De-escalating Surveillance Colonoscopy Among Older Adults
The research of Audrey Calderwood, MD, is focused on when and how to “de-escalate” monitoring among older adults with a history of colon polyps or colon cancer. “As older adults age and develop competing co-morbidities, the risks of surveillance colonoscopy can outweigh the benefits, potentially leading to unnecessary harm,” says Calderwood. “I suspect that we are overusing surveillance colonoscopy among older adults with a history of colon polyps and colon cancer and that if these adults were provided appropriate information on risks and benefits to guide their decision-making, a majority would likely opt out of ongoing colonoscopy.”

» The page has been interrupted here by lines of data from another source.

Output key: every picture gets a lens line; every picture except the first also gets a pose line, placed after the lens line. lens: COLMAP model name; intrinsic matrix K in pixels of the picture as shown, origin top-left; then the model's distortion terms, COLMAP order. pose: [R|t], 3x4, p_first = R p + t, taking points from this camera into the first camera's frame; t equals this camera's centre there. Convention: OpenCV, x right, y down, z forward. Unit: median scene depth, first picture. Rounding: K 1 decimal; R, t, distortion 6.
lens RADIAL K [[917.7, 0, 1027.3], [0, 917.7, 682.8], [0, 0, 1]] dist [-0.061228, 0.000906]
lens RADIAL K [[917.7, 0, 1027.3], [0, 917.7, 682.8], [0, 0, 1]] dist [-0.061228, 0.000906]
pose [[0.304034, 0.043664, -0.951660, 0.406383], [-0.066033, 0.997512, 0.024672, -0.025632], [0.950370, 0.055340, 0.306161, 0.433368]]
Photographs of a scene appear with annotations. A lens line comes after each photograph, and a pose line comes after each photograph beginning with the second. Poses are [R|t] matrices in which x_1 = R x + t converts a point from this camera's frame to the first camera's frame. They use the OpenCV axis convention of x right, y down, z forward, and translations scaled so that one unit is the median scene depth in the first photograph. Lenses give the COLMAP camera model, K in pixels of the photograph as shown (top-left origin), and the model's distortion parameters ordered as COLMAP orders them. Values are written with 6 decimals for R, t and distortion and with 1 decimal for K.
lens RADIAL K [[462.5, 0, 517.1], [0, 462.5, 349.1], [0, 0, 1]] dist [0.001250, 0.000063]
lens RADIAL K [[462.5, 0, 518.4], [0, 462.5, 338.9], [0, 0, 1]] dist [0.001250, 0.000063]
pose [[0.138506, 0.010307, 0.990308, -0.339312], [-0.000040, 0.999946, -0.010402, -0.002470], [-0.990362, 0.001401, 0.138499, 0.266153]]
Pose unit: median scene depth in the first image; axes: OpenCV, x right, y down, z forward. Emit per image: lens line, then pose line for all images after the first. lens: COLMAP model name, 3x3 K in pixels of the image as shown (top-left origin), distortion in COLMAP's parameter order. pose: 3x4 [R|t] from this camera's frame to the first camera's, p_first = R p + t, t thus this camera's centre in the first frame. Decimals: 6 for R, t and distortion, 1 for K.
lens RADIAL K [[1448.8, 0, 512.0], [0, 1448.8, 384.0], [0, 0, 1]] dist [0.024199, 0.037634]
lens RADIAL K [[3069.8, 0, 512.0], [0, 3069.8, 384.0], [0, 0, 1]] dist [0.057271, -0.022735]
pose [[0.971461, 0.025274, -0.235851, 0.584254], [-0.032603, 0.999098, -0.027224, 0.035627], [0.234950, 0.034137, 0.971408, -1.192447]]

Mapping Pediatric Brain Tumors
Brock Christensen, PhD, and his team are aiming to draw higher resolution maps of epigenetic DNA alterations in pediatric brain tumors. By characterizing these alterations to DNA, they seek to understand their relationship with tumor subtypes as well as patient prognosis. Among pediatric brain tumor subtypes, the team hypothesizes that there will be both distinct and common patterns in the DNA alterations that they measure. “Our goal of measuring DNA alterations across subtypes of pediatric brain tumors will both increase our understanding of genes that are altered in cancer and potentially contribute to new avenues for designing and implementing treatments for this very aggressive disease,” says Christensen. “As of yet we have an incomplete understanding of the ways that epigenetic alterations to DNA contribute to disease progression in brain tumors, particularly pediatric tumors. By defining the patterns of tumor alterations, we hope to improve clinical care and uncover new ways to treat disease.”
The next round of pilot project awards funded by the 35th Prouty are expected to be announced this winter. The 37th annual Prouty will take place on July 13–14, 2018.